12

In my ASP.net project I need to validate some basic data types for user inputs. The data types are like numeric, decimal, datetime etc.

What is the best approach that I should have taken in terms of performance? Is it to do it by Regex.IsMatch() or by TryParse()?

Thanks in advance.

Ian Kemp
  • 28,293
  • 19
  • 112
  • 138
Thanushka
  • 1,395
  • 5
  • 25
  • 54
  • 9
    Do you really care? Compared to everything else asp.net does any of the two approaches seem insignificant in terms of performance impact. – mmix Apr 19 '11 at 10:50
  • Use (Ajax Control Toolik)[http://ajaxcontroltoolkit.codeplex.com/] and be happy. – Soner Gönül Apr 19 '11 at 10:52
  • Use what is most appropriate / easiest to maintain. Performance is a non-issue in this case :) – Eben Roux Apr 19 '11 at 11:50

4 Answers4

12

TryParse and Regex.IsMatch are used for two fundamentally different things. Regex.IsMatch tells you if the string in question matches some particular pattern. It returns a yes/no answer. TryParse actually converts the value if possible, and tells you whether it succeeded.

Unless you're very careful in crafting the regular expression, Regex.IsMatch can return true when TryParse will return false. For example, consider the simple case of parsing a byte. With TryParse you have:

byte b;
bool isGood = byte.TryParse(myString, out b);

If the value in myString is between 0 and 255, TryParse will return true.

Now, let's try with Regex.IsMatch. Let's see, what should that regular expression be? We can't just say @"\d+" or even @\d{1,3}". Specifying the format becomes a very difficult job. You have to handle leading 0s, leading and trailing white space, and allow 255 but not 256.

And that's just for parsing a 3-digit number. The rules get even more complicated when you're parsing an int or long.

Regular expressions are great for determining form. They suck when it comes to determining value. Since our standard data types all have limits, determining its value is part of figuring out whether or not the number is valid.

You're better off using TryParse whenever possible, if only to save yourself the headache of trying to come up with a reliable regular expression that will do the validation. It's likely (I'd say almost certain) that a particular TryParse for any of the native types will execute faster than the equivalent regular expression.

The above said, I've probably spent more time on this answer than your Web page will spend executing your TryParse or Regex.IsMatch--total throughout its entire life. The time to execute these things is so small in the context of everything else your Web site is doing, any time you spend pondering the problem is wasted.

Use TryParse if you can, because it's easier. Otherwise use Regex.

Jim Mischel
  • 131,090
  • 20
  • 188
  • 351
8

As other would say, the best way to answer that is to measure it ;)
━━━
**Exercise directions**: Return the passage of the forum thread starting at "You're better off" and ending at "measure it ;)", copied word for word. The lines after the forum thread are separate material.

**Collected data entries**:
━━━
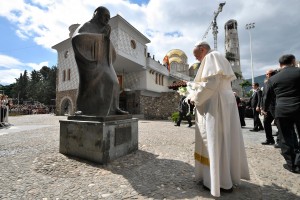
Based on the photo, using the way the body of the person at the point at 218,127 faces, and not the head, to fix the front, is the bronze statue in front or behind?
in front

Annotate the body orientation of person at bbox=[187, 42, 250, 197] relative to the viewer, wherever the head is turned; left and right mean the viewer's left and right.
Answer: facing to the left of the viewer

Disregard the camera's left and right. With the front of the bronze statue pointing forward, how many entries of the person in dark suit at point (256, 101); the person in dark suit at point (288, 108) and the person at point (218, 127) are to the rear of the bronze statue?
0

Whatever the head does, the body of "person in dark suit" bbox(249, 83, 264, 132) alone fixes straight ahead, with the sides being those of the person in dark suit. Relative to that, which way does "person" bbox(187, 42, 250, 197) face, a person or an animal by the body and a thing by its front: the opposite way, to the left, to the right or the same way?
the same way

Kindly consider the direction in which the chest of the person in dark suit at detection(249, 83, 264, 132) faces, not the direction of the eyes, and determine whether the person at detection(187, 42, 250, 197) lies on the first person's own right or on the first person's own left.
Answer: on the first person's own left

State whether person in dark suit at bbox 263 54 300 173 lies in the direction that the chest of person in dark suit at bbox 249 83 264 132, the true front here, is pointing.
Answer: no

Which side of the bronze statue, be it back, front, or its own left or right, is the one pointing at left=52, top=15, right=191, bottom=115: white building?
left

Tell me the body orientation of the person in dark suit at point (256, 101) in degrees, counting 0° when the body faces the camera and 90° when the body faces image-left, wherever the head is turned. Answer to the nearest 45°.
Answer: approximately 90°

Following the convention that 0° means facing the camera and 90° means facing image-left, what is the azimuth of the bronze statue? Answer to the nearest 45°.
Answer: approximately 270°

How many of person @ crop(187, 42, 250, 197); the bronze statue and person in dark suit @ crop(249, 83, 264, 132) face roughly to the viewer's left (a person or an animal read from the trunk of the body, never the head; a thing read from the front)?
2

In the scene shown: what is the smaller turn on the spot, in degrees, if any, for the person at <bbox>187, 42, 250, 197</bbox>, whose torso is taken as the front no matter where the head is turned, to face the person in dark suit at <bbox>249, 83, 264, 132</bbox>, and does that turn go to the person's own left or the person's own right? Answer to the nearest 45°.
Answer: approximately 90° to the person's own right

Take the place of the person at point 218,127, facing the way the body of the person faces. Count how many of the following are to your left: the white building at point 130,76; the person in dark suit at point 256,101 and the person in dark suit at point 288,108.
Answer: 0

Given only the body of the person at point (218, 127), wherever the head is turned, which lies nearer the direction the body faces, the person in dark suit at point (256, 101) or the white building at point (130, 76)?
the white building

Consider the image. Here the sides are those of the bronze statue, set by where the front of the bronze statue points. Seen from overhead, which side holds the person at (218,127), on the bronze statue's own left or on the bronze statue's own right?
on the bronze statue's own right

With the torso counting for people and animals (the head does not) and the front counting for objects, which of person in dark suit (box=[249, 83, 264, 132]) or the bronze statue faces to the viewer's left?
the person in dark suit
━━━
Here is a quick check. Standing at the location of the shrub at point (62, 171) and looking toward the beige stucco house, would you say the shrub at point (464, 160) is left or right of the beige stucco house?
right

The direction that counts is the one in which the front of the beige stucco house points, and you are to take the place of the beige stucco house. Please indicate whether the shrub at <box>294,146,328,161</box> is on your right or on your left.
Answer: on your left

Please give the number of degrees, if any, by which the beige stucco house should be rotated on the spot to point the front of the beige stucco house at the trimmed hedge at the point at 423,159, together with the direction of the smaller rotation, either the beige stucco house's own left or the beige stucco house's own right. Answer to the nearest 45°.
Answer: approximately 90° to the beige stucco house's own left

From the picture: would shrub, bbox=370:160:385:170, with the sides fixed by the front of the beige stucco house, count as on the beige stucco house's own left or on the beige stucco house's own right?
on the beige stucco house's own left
━━━
**Solution**:
You're better off using TryParse whenever possible, if only to save yourself the headache of trying to come up with a reliable regular expression that will do the validation. It's likely (I'd say almost certain) that a particular TryParse for any of the native types will execute faster than the equivalent regular expression.

The above said, I've probably spent more time on this answer than your Web page will spend executing your TryParse or Regex.IsMatch--total throughout its entire life. The time to execute these things is so small in the context of everything else your Web site is doing, any time you spend pondering the problem is wasted.

Use TryParse if you can, because it's easier. Otherwise use Regex.

Jim Mischel
  • 131,090
  • 20
  • 188
  • 351
8

As other would say, the best way to answer that is to measure it ;)